154    Dans le cadre de la procédure relative au droit d’être entendu, décrite aux points 15 à 20 ci-dessus, les actionnaires et créanciers affectés qui remplissaient les critères de la phase d’inscription ont été invités à remplir un formulaire disponible sur le site Internet du CRU et qui comportait neuf questions générales, à savoir sept questions principales dont une divisée en trois sous-questions, leur permettant de présenter des commentaires sur la décision préliminaire ainsi que sur la version non-confidentielle de la valorisation 3. En particulier, la dernière question était une question ouverte leur permettant de présenter des commentaires sur tout sujet relatif à la décision préliminaire qui ne figurait pas déjà dans le formulaire.

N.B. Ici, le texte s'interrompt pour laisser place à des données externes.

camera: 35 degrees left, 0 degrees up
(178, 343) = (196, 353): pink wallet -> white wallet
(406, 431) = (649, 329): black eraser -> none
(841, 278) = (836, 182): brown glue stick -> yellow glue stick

155    En premier lieu, les requérants et Aeris Invest reprochent au CRU de ne pas avoir examiné certains commentaires au motif qu’ils « ne relevaient pas de la procédure ».

156    À cet égard, sous le titre 6.1 « évaluation de la pertinence » de la décision attaquée, le CRU a indiqué que, étant donné que les actionnaires et créanciers affectés avaient soulevé un certain nombre d’éléments qui n’avaient pas de rapport avec la décision préliminaire ou son raisonnement sous-jacent contenu dans la valorisation 3, il avait tout d’abord examiné la pertinence de ces commentaires. Il a considéré que de tels commentaires n’étaient pas susceptibles d’influer sur la question de savoir si les actionnaires et créanciers affectés auraient reçu un meilleur traitement si Banco Popular avait fait l’objet d’une procédure normale d’insolvabilité, qu’ils sortaient du cadre de la procédure relative au droit d’être entendu et qu’ils ne seraient pas pris en considération.

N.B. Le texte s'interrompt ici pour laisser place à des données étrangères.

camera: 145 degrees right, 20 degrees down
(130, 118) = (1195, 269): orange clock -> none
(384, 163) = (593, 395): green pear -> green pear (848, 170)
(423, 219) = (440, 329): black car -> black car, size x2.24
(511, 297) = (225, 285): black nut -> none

157    Le CRU a ainsi énuméré les commentaires qu’il considérait comme non pertinents, parmi lesquels ceux relatifs à la situation de Banco Popular avant l’adoption du dispositif de résolution et au fait qu’elle ne remplissait pas les conditions de la résolution, ceux relatifs à d’autres éléments du dispositif de résolution et à la valorisation 2, ceux relatifs au manque d’information concernant le dispositif de résolution et l’évaluation de la BCE sur la situation de défaillance avérée ou prévisible de Banco Popular et ceux relatifs à la mise en œuvre de la procédure relative au droit d’être entendu, et notamment sur les caractéristiques du formulaire.

158    Il en ressort que, contrairement à ce que soutiennent les requérants et Aeris Invest, le CRU a examiné tous les commentaires reçus et a expliqué, dans la décision attaquée, pour quel motif certains de ces commentaires n’étaient pas pertinents aux fins de l’adoption de la décision attaquée.

159    Or, il y a lieu de constater que ni les requérants ni Aeris Invest n’indiquent lesquels des commentaires rejetés par le CRU comme étant non pertinents auraient dû être examinés. Ils n’expliquent pas dans quelle mesure ces commentaires, en ce qu’ils ne portaient ni sur la valorisation 3, ni sur la décision préliminaire, auraient pu avoir une influence sur le contenu de la décision attaquée.

160    En tout état de cause, il convient de rappeler que la procédure relative au droit d’être entendu visait à obtenir des commentaires sur la décision préliminaire et la valorisation 3 en vue de permettre au CRU d’adopter une décision sur un éventuel dédommagement des actionnaires et des créanciers affectés. Conformément à l’article 20, paragraphe 17, du règlement n° 806/2014, rappelé au point 61 ci-dessus, cette décision se fonde sur une comparaison entre le traitement réel dont les actionnaires et créanciers affectés ont fait l’objet du fait de la résolution et le traitement dont ils auraient bénéficié dans le cadre d’une hypothétique liquidation de Banco Popular à la date de la résolution.

161    Ainsi que cela ressort des points 99 à 103 ci-dessus, la situation de Banco Popular à la date de la résolution constitue un élément factuel qui ne saurait être remis en cause au stade de la détermination du droit à un éventuel dédommagement au titre de l’article 76, paragraphe 1, sous e), du règlement n° 806/2014. Dès lors, les commentaires concernant la situation de Banco Popular antérieure à la résolution n’étaient pas pertinents aux fins de l’adoption de la décision attaquée.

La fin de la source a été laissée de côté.